I grew up in the Midwest. We were taught to look both ways. We didn’t have flags. We didn’t have lighted pedestrian walkways. The idea of standing and waiting for the light to change when no cars are in sight wasn’t even an idea.

My people would walk through an intersection or across the street when there wasn’t a car within 200 yards in any direction. And somehow… we survived.

My thought is that those I spoke to who said it made sense to them because it’s the law are blindly following the letter of the law without considering the law’s intent.

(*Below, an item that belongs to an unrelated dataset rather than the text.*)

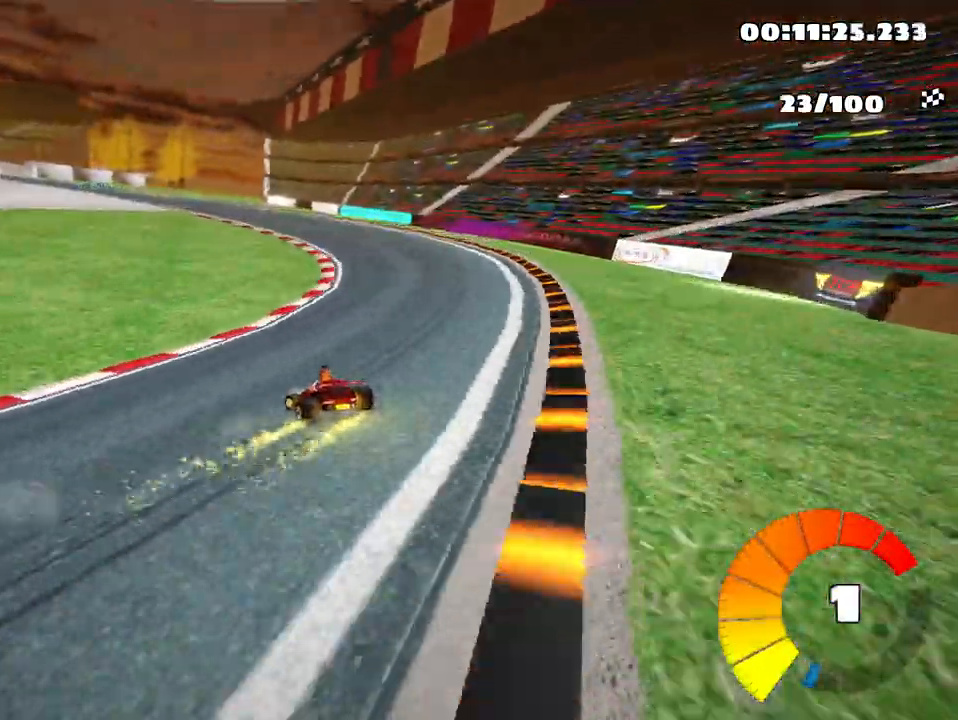
{"keys": ["left", "skid", "up"], "events": []}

All of the laws in play here are designed to bring order to a situation that requires it. When you have 50 individuals in trucks, cars, bikes and on foot, all guided by their own personal and unknown agenda, you need a system to make sure everyone gets through in an orderly and safe manner.

But when you’re the only person on a bike, and there’s no car within 200 yards in any direction, you don’t need to wait, and you don’t need to, for no reason, make a car stop because you waited until one was coming to use the light change to cross.

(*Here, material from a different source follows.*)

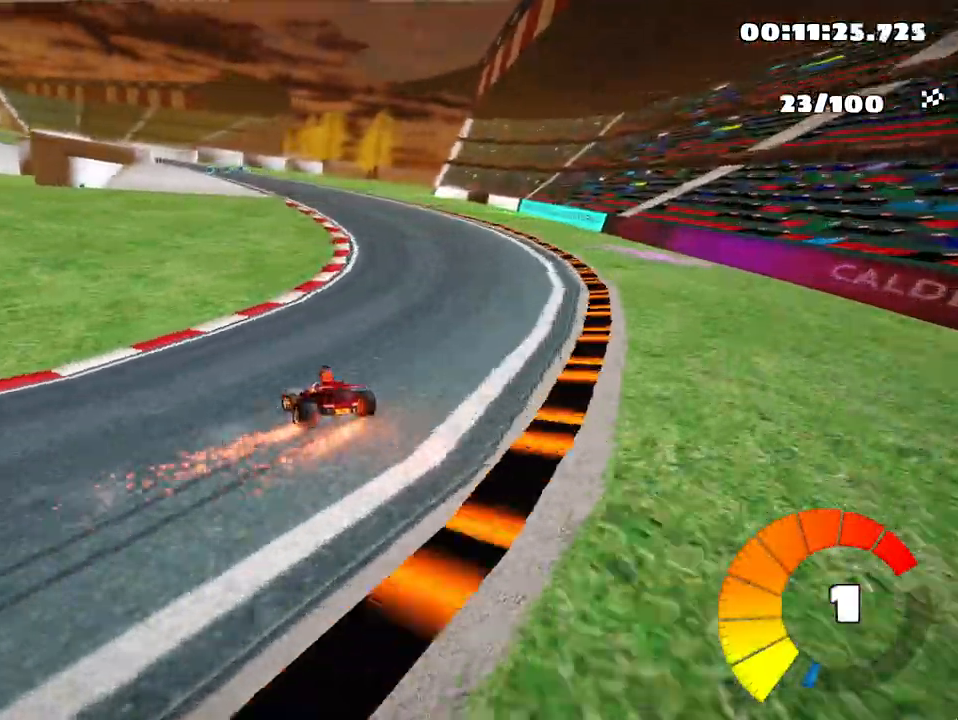
{"keys": ["up"], "events": [[333, "left", "up"], [450, "skid", "up"]]}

Our laws are designed to control the flow and get everyone through as safely and quickly as possible. When you hit the walk light at 5:30am with no one around and wait while no one is there, then the light finally changes when a car inevitably arrives, you are unnecessarily stopping vehicles and putting yourself in greater danger.

Answer this: Is it safer to cross when there isn’t a car within 200 yards? Or when there are cars within 20 feet of you? Could the very laws protecting you actually be putting you at greater risk?

Look at all of the car/pedestrian injuries in the past year. Could they have happened without a car present? I submit it’s safer to cross when there are no cars than when they’re around.

The common sense guideline for following rules is you follow them if someone, anyone, is affected by your actions. Doesn’t matter if anyone is there or not. It’s why people pick up after their dog, even when no one is around. The crap on the sidewalk or someone’s yard may negatively effect another.

Perhaps this is why people sit in a Starbucks using their wifi without purchasing anything (which is illegal). It’s not as clear cut and black and white as you all wish it to be. Seattle, after all, is mostly grey.